At that point cannabis was not illegal in the United States. And a man called Harry Anslinger had taken over the Department of Alcohol Prohibition just as alcohol prohibition was ending.
So he inherits this huge government department that has just lost the war on alcohol. It’s riddled with corruption, and he wants to keep it going.
He had previously said that cannabis was not dangerous, we shouldn’t worry about it. He suddenly decided that cannabis was the most evil—literally these are his words: “The most evil drug in the world.” He said it’s much worse than heroin. He said, “if Frankenstein’s monster met cannabis on the staircase it would drop dead of fright.” And he latched onto the case of Victor Lacarta.
With the help of kind of the Fox News of his day, which is called the Hearst Newspapers, he announced that ‘Victor Lacarta had smoked cannabis. That’s why he hacked his family to death with an axe. And this is what will happen if we allow cannabis to spread, and we need to ban and prohibit cannabis.’
It was in the wake of that case that cannabis was banned. Years later somebody goes back, a researcher went many years later, decades later, a researcher went back and looked at Victor Lacarta’s files. There’s no evidence he even smoked cannabis. His family had been told he needed to be institutionalized a year before because he was severely mentally ill, but they decided to keep him at home.

■ ■ ■ ■ ■

--- WHAT TO PRODUCE ---
Set down the passage on cannabis prohibition word for word, between "So he inherits" and "of Victor Lacarta.", inclusive. The rows have no connection to the passage on cannabis prohibition.

■ ■ ■ ■ ■

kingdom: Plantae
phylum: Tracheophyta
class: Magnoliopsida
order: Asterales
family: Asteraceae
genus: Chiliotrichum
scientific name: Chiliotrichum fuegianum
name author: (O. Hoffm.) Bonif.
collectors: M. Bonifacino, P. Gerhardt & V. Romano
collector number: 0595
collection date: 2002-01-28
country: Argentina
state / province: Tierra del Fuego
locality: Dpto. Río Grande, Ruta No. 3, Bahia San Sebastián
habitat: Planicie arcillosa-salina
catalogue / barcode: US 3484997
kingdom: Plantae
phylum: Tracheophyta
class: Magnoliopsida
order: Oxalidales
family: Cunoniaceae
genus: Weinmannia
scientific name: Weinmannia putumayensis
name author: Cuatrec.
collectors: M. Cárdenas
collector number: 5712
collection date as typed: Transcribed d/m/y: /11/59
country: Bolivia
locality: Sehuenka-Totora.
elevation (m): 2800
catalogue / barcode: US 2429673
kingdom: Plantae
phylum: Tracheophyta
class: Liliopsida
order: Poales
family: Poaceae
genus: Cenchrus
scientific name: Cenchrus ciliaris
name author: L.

■ ■ ■ ■ ■

--- FINISHED EXERCISE ---
So he inherits this huge government department that has just lost the war on alcohol. It’s riddled with corruption, and he wants to keep it going.
He had previously said that cannabis was not dangerous, we shouldn’t worry about it. He suddenly decided that cannabis was the most evil—literally these are his words: “The most evil drug in the world.” He said it’s much worse than heroin. He said, “if Frankenstein’s monster met cannabis on the staircase it would drop dead of fright.” And he latched onto the case of Victor Lacarta.